• [Dataset records]
Content starts

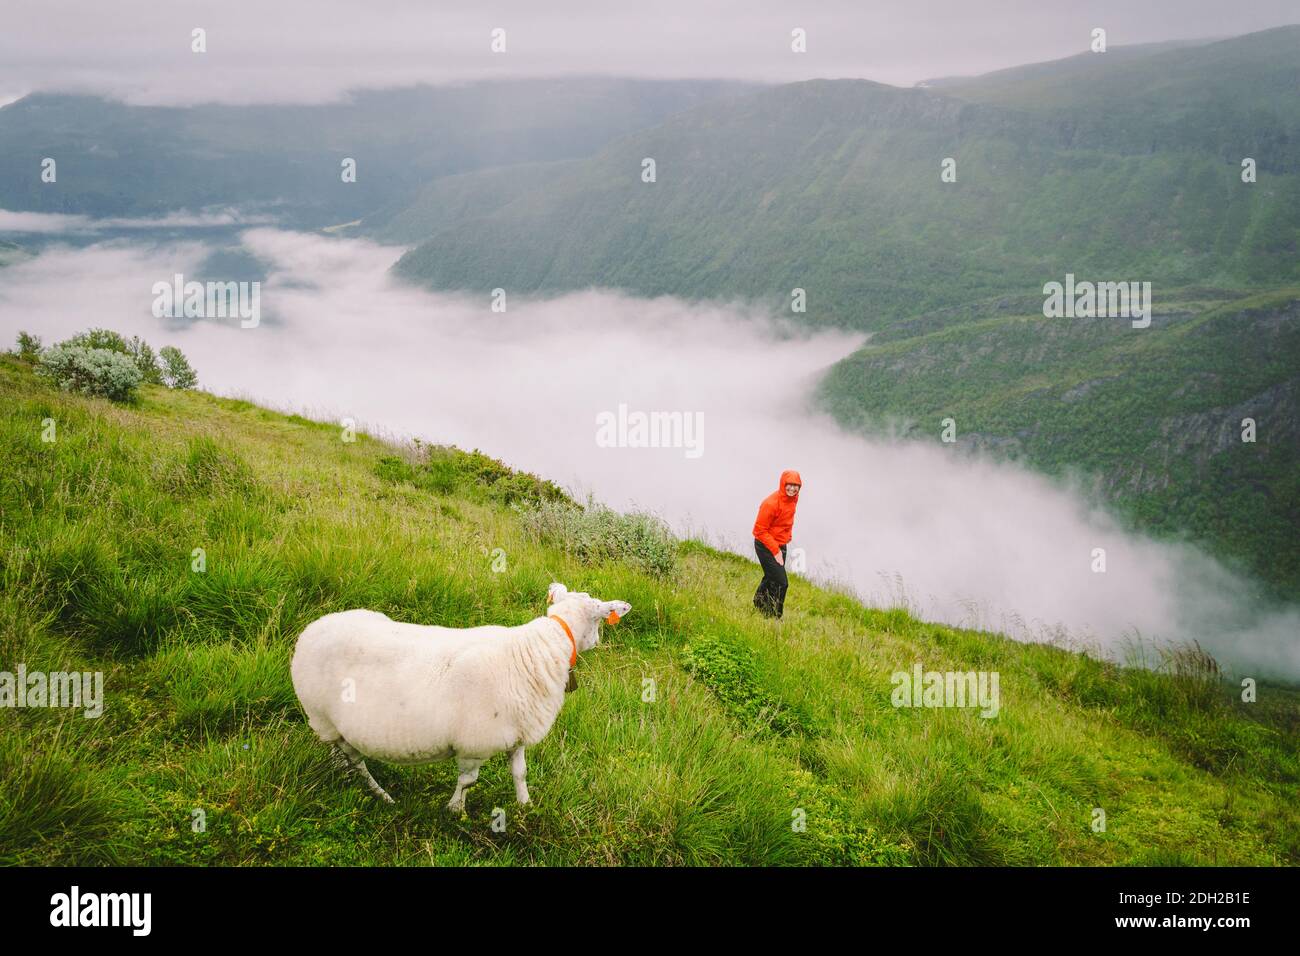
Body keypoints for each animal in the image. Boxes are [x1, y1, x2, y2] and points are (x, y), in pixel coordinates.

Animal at [288, 580, 629, 811]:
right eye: (599, 618)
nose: (598, 641)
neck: (537, 648)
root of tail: (310, 629)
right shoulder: (474, 744)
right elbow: (467, 781)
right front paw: (455, 810)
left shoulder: (516, 732)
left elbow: (519, 773)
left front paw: (525, 806)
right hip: (322, 719)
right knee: (354, 761)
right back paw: (381, 794)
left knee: (343, 759)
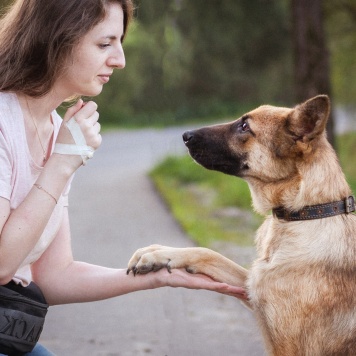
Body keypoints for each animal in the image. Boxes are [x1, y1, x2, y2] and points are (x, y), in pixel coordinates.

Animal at [126, 96, 354, 354]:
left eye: (245, 127)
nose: (185, 135)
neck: (306, 212)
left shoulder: (288, 346)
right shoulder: (251, 288)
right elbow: (209, 253)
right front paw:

Content ends

• [What to do] A single figure is required: the number of lines in the entries above that include the word "shoulder".

• [Result of this task] 4